All that should appear is the run of lines from the one containing "Mobil, tablets & watches" through the end of the records, each repeated exactly.

Start of Recorded data

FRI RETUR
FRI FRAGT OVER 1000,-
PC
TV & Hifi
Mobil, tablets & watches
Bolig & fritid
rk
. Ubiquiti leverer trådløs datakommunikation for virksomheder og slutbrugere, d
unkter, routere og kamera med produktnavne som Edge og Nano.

End of Recorded data

- Solution for this task -
Mobil, tablets & watches
Bolig & fritid
rk
. Ubiquiti leverer trådløs datakommunikation for virksomheder og slutbrugere, d
unkter, routere og kamera med produktnavne som Edge og Nano.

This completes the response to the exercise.